BIOSTONE a formé plus de 200 transformateurs en techniques de transformation grâce à un projet.

L’agriculture se positionne comme un secteur stratégique pouvant contribuer à la diversification de l’économie togolaise, tout en augmentant la part de ce secteur dans le PIB. Une augmentation de la productivité locale contribuera assurément à l’amélioration de la sécurité alimentaire et nutritionnelle, à la réduction du chômage et à la réduction des importations alimentaire. Néanmoins, au Togo, les producteurs sont confrontés aux pertes post-récolte et aux difficultés d’écoulement de leurs récoltes, entre autres à causes des limites liées à l’acheminement des marchandises vers les centres urbains. Dans le cadre d’un projet d’horticulture urbaine et péri-urbaine, l’entreprise BIOSTONE a défini un axe stratégique d’intervention portant sur le renforcement des systèmes de traitement post-récolte.

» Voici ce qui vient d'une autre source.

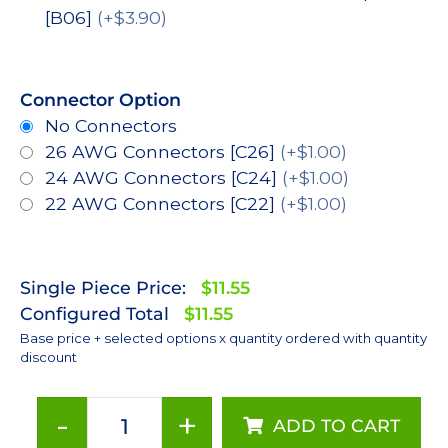
[B06]
(+$3.90)
Connector Option
No Connectors
26 AWG Connectors [C26]
(+$1.00)
24 AWG Connectors [C24]
(+$1.00)
22 AWG Connectors [C22]
(+$1.00)
Single Piece Price:
$11.55
Configured Total
$11.55
Base price + selected options x quantity ordered with quantity
discount
-
+
ADD TO CART
Cool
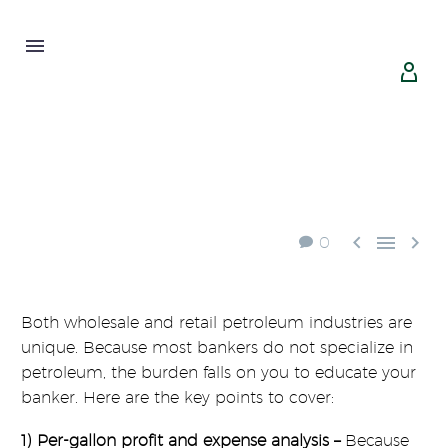





0
Both wholesale and retail petroleum industries are
unique. Because most bankers do not specialize in
petroleum, the burden falls on you to educate your
banker. Here are the key points to cover:
1) Per-gallon profit and expense analysis –
Because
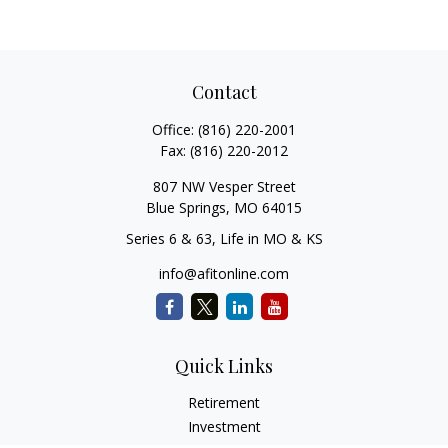
Contact
Office:
(816) 220-2001
Fax:
(816) 220-2012
807 NW Vesper Street
Blue Springs,
MO
64015
Series 6 & 63, Life in MO & KS
info@afitonline.com
Quick Links
Retirement
Investment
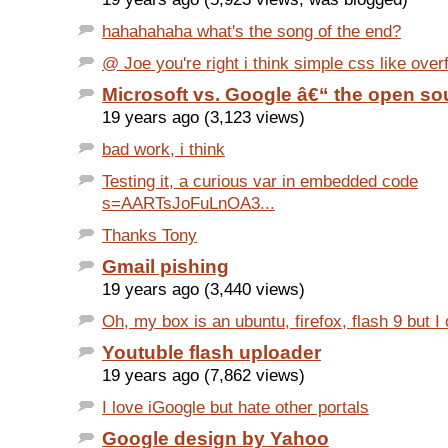
hahahahaha what's the song of the end?
@ Joe you're right i think simple css like overf
Microsoft vs. Google â€“ the open s
19 years ago (3,123 views)
bad work, i think
Testing it, a curious var in embedded code
s=AARTsJoFuLnOA3...
Thanks Tony
Gmail pishing
19 years ago (3,440 views)
Oh, my box is an ubuntu, firefox, flash 9 but I o
Youtuble flash uploader
19 years ago (7,862 views)
I love iGoogle but hate other portals
Google design by Yahoo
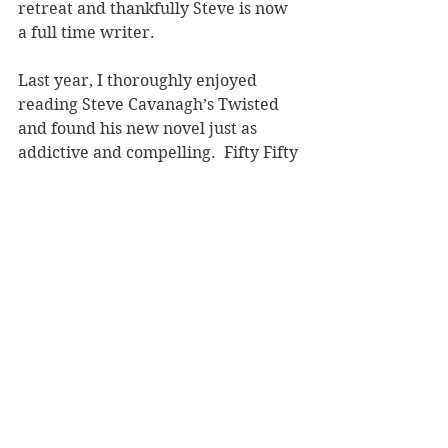
retreat and thankfully Steve is now 
a full time writer.
Last year, I thoroughly enjoyed 
reading Steve Cavanagh’s Twisted 
and found his new novel just as 
addictive and compelling.  Fifty Fifty 
is a daringly unpredictable legal 
procedural but closes with a 
satisfying ending.
Reviewer: Andrea Molloy
Orion, RRP $34.99
Book Reviews
Fiction - Crime/Thriller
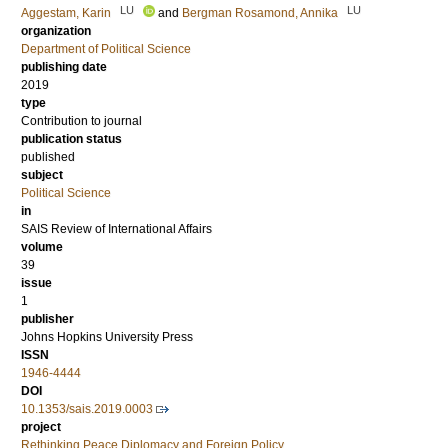
LU
LU
Aggestam, Karin
and
Bergman Rosamond, Annika
organization
Department of Political Science
publishing date
2019
type
Contribution to journal
publication status
published
subject
Political Science
in
SAIS Review of International Affairs
volume
39
issue
1
publisher
Johns Hopkins University Press
ISSN
1946-4444
DOI
10.1353/sais.2019.0003
project
Rethinking Peace Diplomacy and Foreign Policy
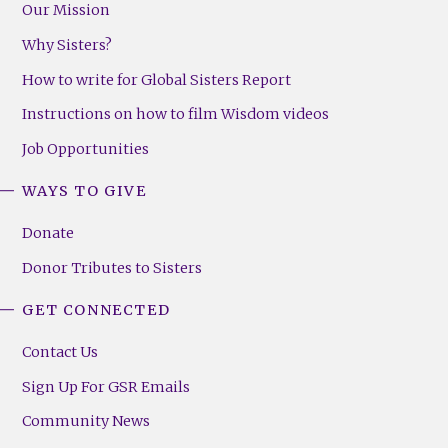
Our Mission
Why Sisters?
How to write for Global Sisters Report
Instructions on how to film Wisdom videos
Job Opportunities
WAYS TO GIVE
Donate
Donor Tributes to Sisters
GET CONNECTED
Contact Us
Sign Up For GSR Emails
Community News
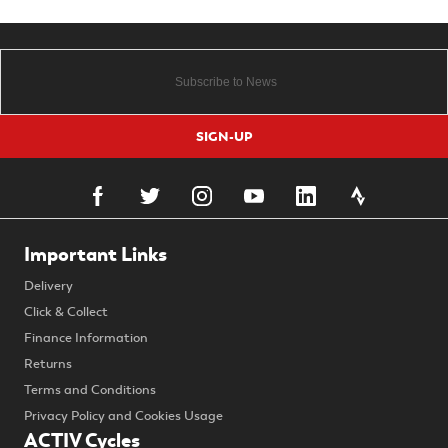
SIGN-UP
Important Links
Delivery
Click & Collect
Finance Information
Returns
Terms and Conditions
Privacy Policy and Cookies Usage
ACTIV Cycles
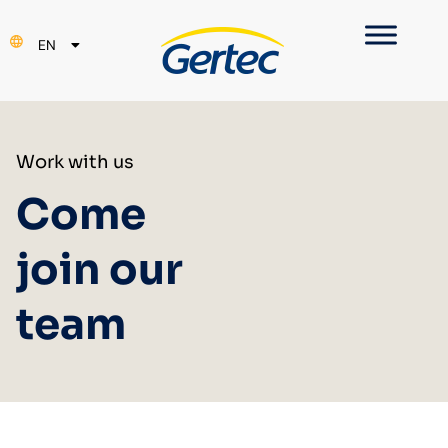
PT
EN
ES
Work with us
Come
join our
team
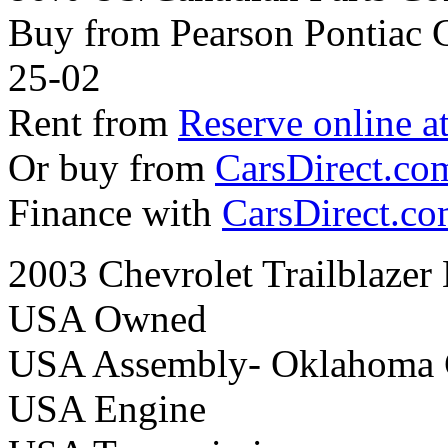
Buy from Pearson Pontiac
25-02
Rent from
Reserve online a
Or buy from
CarsDirect.co
Finance with
CarsDirect.c
2003 Chevrolet Trailblazer
USA Owned
USA Assembly- Oklahoma 
USA Engine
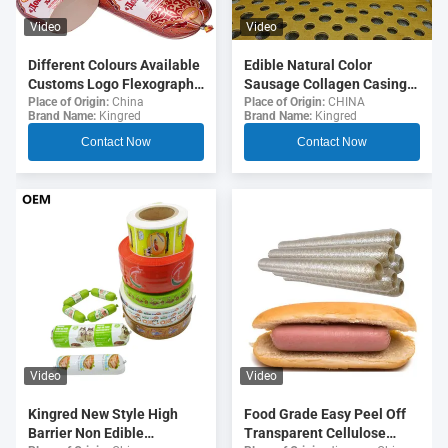
Video
Video
Different Colours Available
Edible Natural Color
Customs Logo Flexography
Sausage Collagen Casings
Printing 5 Layers Sausage
For Fried Sausages
Place of Origin:
China
Place of Origin:
CHINA
Brand Name:
Kingred
Brand Name:
Kingred
Casings For Sausages
Contact Now
Contact Now
Video
Video
Food Grade Easy Peel Off
Kingred New Style High
Transparent Cellulose
Barrier Non Edible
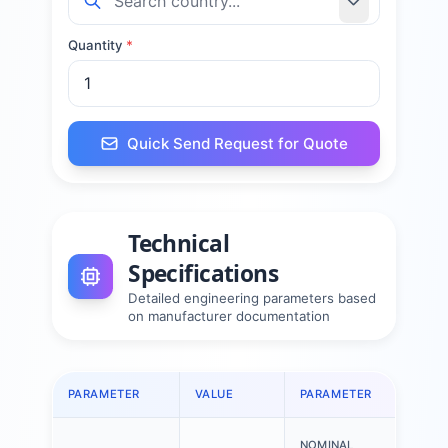
Quantity
*
Quick Send Request for Quote
Technical
Specifications
Detailed engineering parameters based
on manufacturer documentation
PARAMETER
VALUE
PARAMETER
VALU
NOMINAL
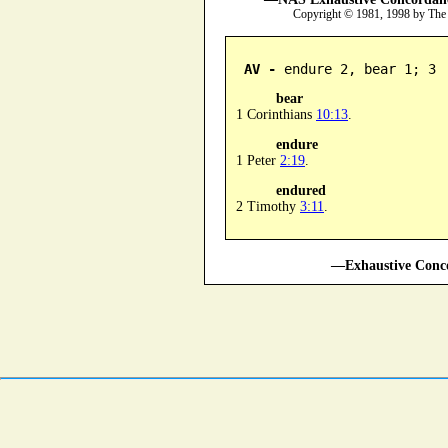
Copyright © 1981, 1998 by The
AV -
 endure 2, bear 1; 3
bear
1 Corinthians
10:13
.
endure
1 Peter
2:19
.
endured
2 Timothy
3:11
.
—Exhaustive Conco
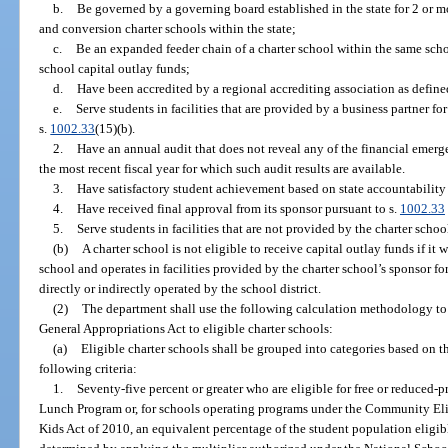
b.
Be governed by a governing board established in the state for 2 or m
and conversion charter schools within the state;
c.
Be an expanded feeder chain of a charter school within the same school
school capital outlay funds;
d.
Have been accredited by a regional accrediting association as define
e.
Serve students in facilities that are provided by a business partner f
s.
1002.33
(15)(b).
2.
Have an annual audit that does not reveal any of the financial emer
the most recent fiscal year for which such audit results are available.
3.
Have satisfactory student achievement based on state accountability 
4.
Have received final approval from its sponsor pursuant to s.
1002.33
5.
Serve students in facilities that are not provided by the charter schoo
(b)
A charter school is not eligible to receive capital outlay funds if it
school and operates in facilities provided by the charter school’s sponsor for a
directly or indirectly operated by the school district.
(2)
The department shall use the following calculation methodology to a
General Appropriations Act to eligible charter schools:
(a)
Eligible charter schools shall be grouped into categories based on t
following criteria:
1.
Seventy-five percent or greater who are eligible for free or reduced-
Lunch Program or, for schools operating programs under the Community Elig
Kids Act of 2010, an equivalent percentage of the student population eligibl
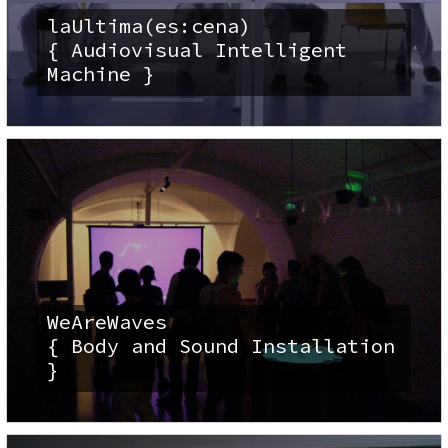
laUltima(es:cena)
{ Audiovisual Intelligent
Machine }
WeAreWaves
{ Body and Sound Installation
}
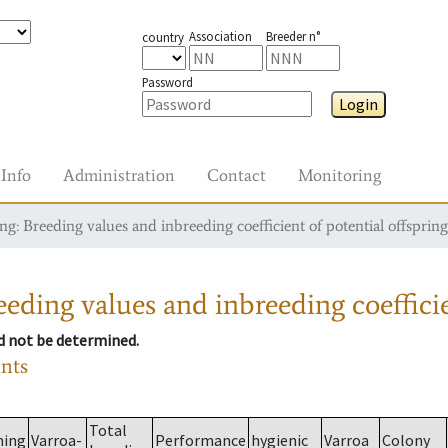
Association
Breeder n°
country
Password
Login
Info
Administration
Contact
Monitoring
g: Breeding values and inbreeding coefficient of potential offspring
eding values and inbreeding coefficie
ld not be determined.
ants
Total
ming
Varroa-
Performance
hygienic
Varroa
Colony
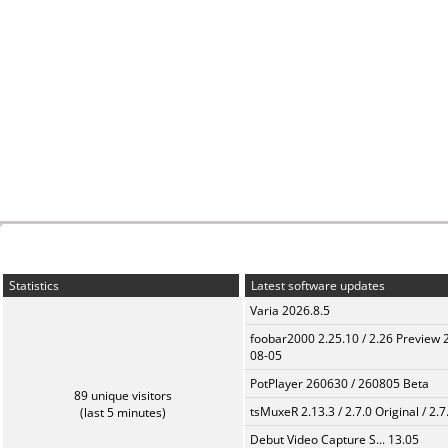
Statistics
Latest software updates
Varia 2026.8.5
foobar2000 2.25.10 / 2.26 Preview 
08-05
PotPlayer 260630 / 260805 Beta
89 unique visitors
tsMuxeR 2.13.3 / 2.7.0 Original / 2.7
(last 5 minutes)
Debut Video Capture S... 13.05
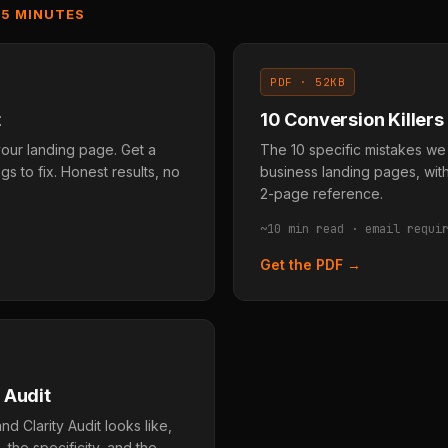
 5 MINUTES
PDF · 52KB
t
10 Conversion Killers
our landing page. Get a
The 10 specific mistakes we
gs to fix. Honest results, no
business landing pages, with
2-page reference.
~10 min read · email requi
Get the PDF →
 Audit
d Clarity Audit looks like,
the specificity, and the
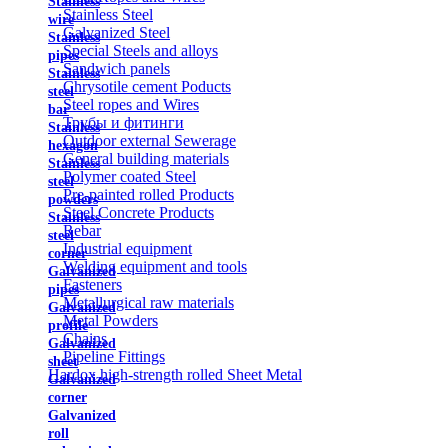
Stainless
Stainless Steel
wire
Galvanized Steel
Stainless
Special Steels and alloys
pipes
Sandwich panels
Stainless
Chrysotile cement Poducts
steel
Steel ropes and Wires
bar
Трубы и фитинги
Stainless
Outdoor external Sewerage
hexagon
General building materials
Stainless
Polymer coated Steel
steel
Pre-painted rolled Products
powders
Steel Concrete Products
Stainless
Rebar
steel
Industrial equipment
corner
Welding equipment and tools
Galvanized
Fasteners
pipes
Metallurgical raw materials
Galvanized
Metal Powders
profile
Chains
Galvanized
Pipeline Fittings
sheet
Hardox high-strength rolled Sheet Metal
Galvanized
corner
Galvanized
roll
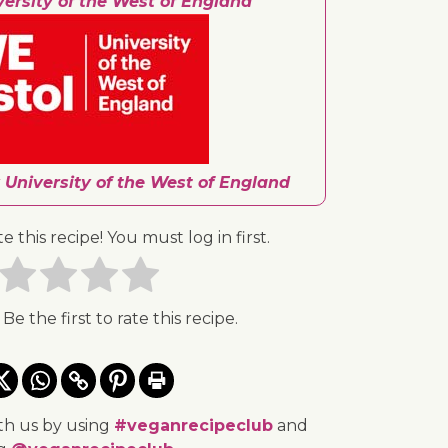
versity of the West of England
 University of the West of England
te this recipe! You must log in first.
 Be the first to rate this recipe.
th us by using
#veganrecipeclub
and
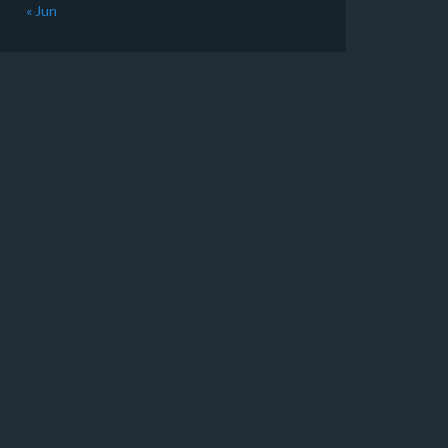
« Jun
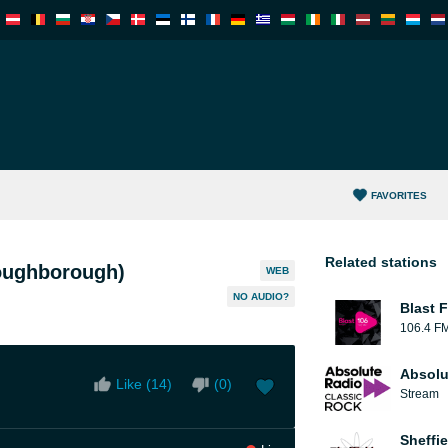
FAVORITES
Related stations
oughborough)
WEB
NO AUDIO?
Blast F
106.4 F
Absolu
Like (
14
)
(
0
)
Stream
Sheffie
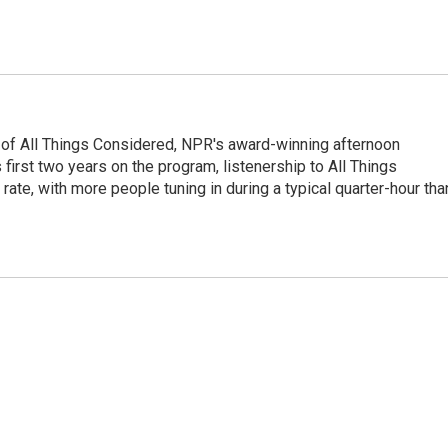
 of All Things Considered, NPR's award-winning afternoon
irst two years on the program, listenership to All Things
te, with more people tuning in during a typical quarter-hour tha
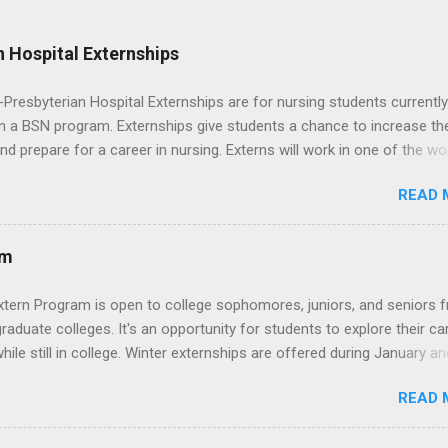
 Hospital Externships
resbyterian Hospital Externships are for nursing students currently
in a BSN program. Externships give students a chance to increase the
 and prepare for a career in nursing. Externs will work in one of the wo
cademic medical centers. They will work with physicians, allied
READ 
onals and other nurses in an environment where they can exchange 
ase their medical knowledge. Positions are offered as a Nursing
t, Nursing Companion or Summer Nurse Externship. All are part-time
am
ositions for nursing students.
xtern Program is open to college sophomores, juniors, and seniors 
graduate colleges. It's an opportunity for students to explore their ca
hile still in college. Winter externships are offered during January an
 Externships can last from one day to one week. Eligible students will
READ 
ps available in numerous career fields and geographic locations aro
. The externships do no include pay or college credit. Students will b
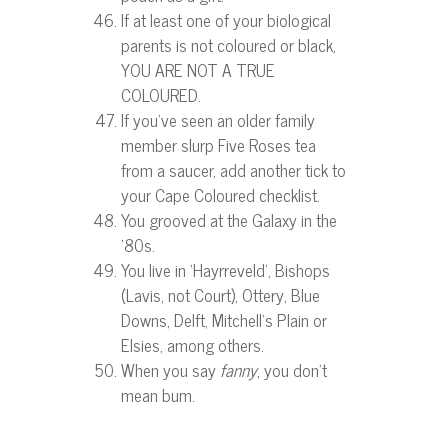
If at least one of your biological
parents is not coloured or black,
YOU ARE NOT A TRUE
COLOURED.
If you’ve seen an older family
member slurp Five Roses tea
from a saucer, add another tick to
your Cape Coloured checklist.
You grooved at the Galaxy in the
’80s.
You live in ‘Hayrreveld’, Bishops
(Lavis, not Court), Ottery, Blue
Downs, Delft, Mitchell’s Plain or
Elsies, among others.
When you say
fanny
, you don’t
mean bum.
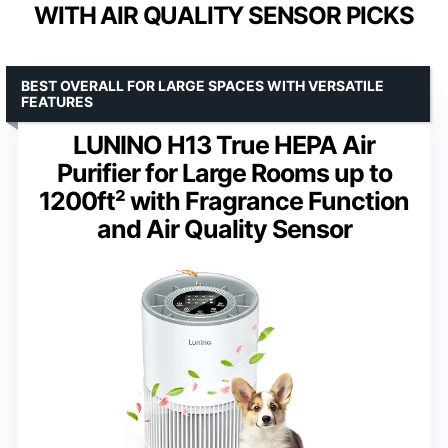
WITH AIR QUALITY SENSOR PICKS
BEST OVERALL FOR LARGE SPACES WITH VERSATILE
FEATURES
LUNINO H13 True HEPA Air
Purifier for Large Rooms up to
1200ft² with Fragrance Function
and Air Quality Sensor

Structurer la filière transformation agricole

Pour plusieurs raisons, la transformation agricole apparaît comme un excellent moyen de réduire les pertes post-récole et d’améliorer la chaîne de valeur de certains produits, tels que le manioc, la banane, les tubercules, les arachides et les fruits.

Dans cette optique, depuis quelques années, BIOSTONE accompagne les transformateurs, majoritairement des femmes, dans le renforcement de leurs capacités techniques, organisationnelles et matérielle, afin d’améliorer durablement le secteur de la transformation agricole. Les concertations réalisées avec les acteurs de cette filière, ont mis en exergue le fait que l’offre de produits transformés localement est de plus en plus croissante mais des problèmes liés à la technicité, au coût des matières premières ainsi qu’à la rareté des emballages, limitent les efforts de production, la mise sur le marché ainsi que la commercialisation à grande échelle. Il ya 2 ans, un voyage d’étude en Côte d’Ivoire a été organisé au bénéfice de dix transformatrices, qui ont été formées sur les normes sanitaires en agroalimentaire ainsi qu’en techniques de transformation (séchage de fruits et légumes, pâtisserie…). Cette expérience a marqué les femmes et les a conduites à remettre en question leur manière de travailler.

Par la suite, les transformatrices appuyées par BIOSTONE se sont regroupées pour former un Réseau National, une plateforme dont l’objectif est de fédérer ces entrepreneurs et de les mettre en relation pour développer leur secteur d’activité.  La première étape pour les acteurs locaux consiste à prendre conscience de ce potentiel en repérant les liens entre la qualité des produits, l’environnement local et les opportunités de marché.

 Une mise aux normes sanitaires 

Les matières premières entrant dans la transformation alimentaire sont des denrées périssables, d’origine végétale ou animale. La préparation et la conservation sont des enjeux auxquels les producteurs doivent répondre pour s’assurer de la qualité de leurs aliments et veiller à la sécurité alimentaire et nutritionnelle des consommateurs.  Pour ce faire, le projet organise des visites chez les transformateurs pour vérifier leur cadre de production et évaluer leurs méthodes de travail.

La normalisation du processus de transformation est un aspect important dont les transformatrices doivent tenir compte. Cet aspect a été mis en exergue lors d’une formation technique sur les procédés de transformation agroalimentaire, dispensée par des structures spécialisés dans la transformation des produits agricoles en Afrique.

«BIOSTONE a beaucoup boosté notre structure dans l’amélioration des produits et surtout dans le changement de la manière de travailler, le respect des 5M, la marche en avant, les bonnes pratiques d’hygiène et le respect du process » a affirmé une femme entrepreneur qui a suivi la formation avec nous, productrice et transformatrice.

Développer les chaînes de valeur

 Les formations occupe représente un grand volet de l’appui apporté par le projet, car en plus du volet qualité des produits, elles ont conduit les transformatrices à travailler sur le logo, l’emballage, l’étiquetage et tous les aspects liés à la vente et au marketing. « Nous avons appris à maîtriser les chaînes de valeur  et avons compris le potentiel de l’autonomisation des femmes à travers les filières inclusives » a ajouté une dame. Le changement qui s’opère dans la vie des femmes est palpable, car en plus du réseautage qui s’effectue entre elles, au niveau personnel, elles gagnent en assurance et vont à la recherche d’opportunités pour commercialiser leurs produits. Selon une dame « nous sommes capables aujourd’hui de vendre nos produits dans les grandes surfaces grâce aux formations que BIOSTONE nous a dispensées. Nous pouvons communiquer à travers notre packaging et attirer davantage de clients ». En effet, plusieurs membres du réseau ont désormais accès aux grandes surfaces, où elles vendent leurs produits et peuvent ainsi augmenter leurs revenus.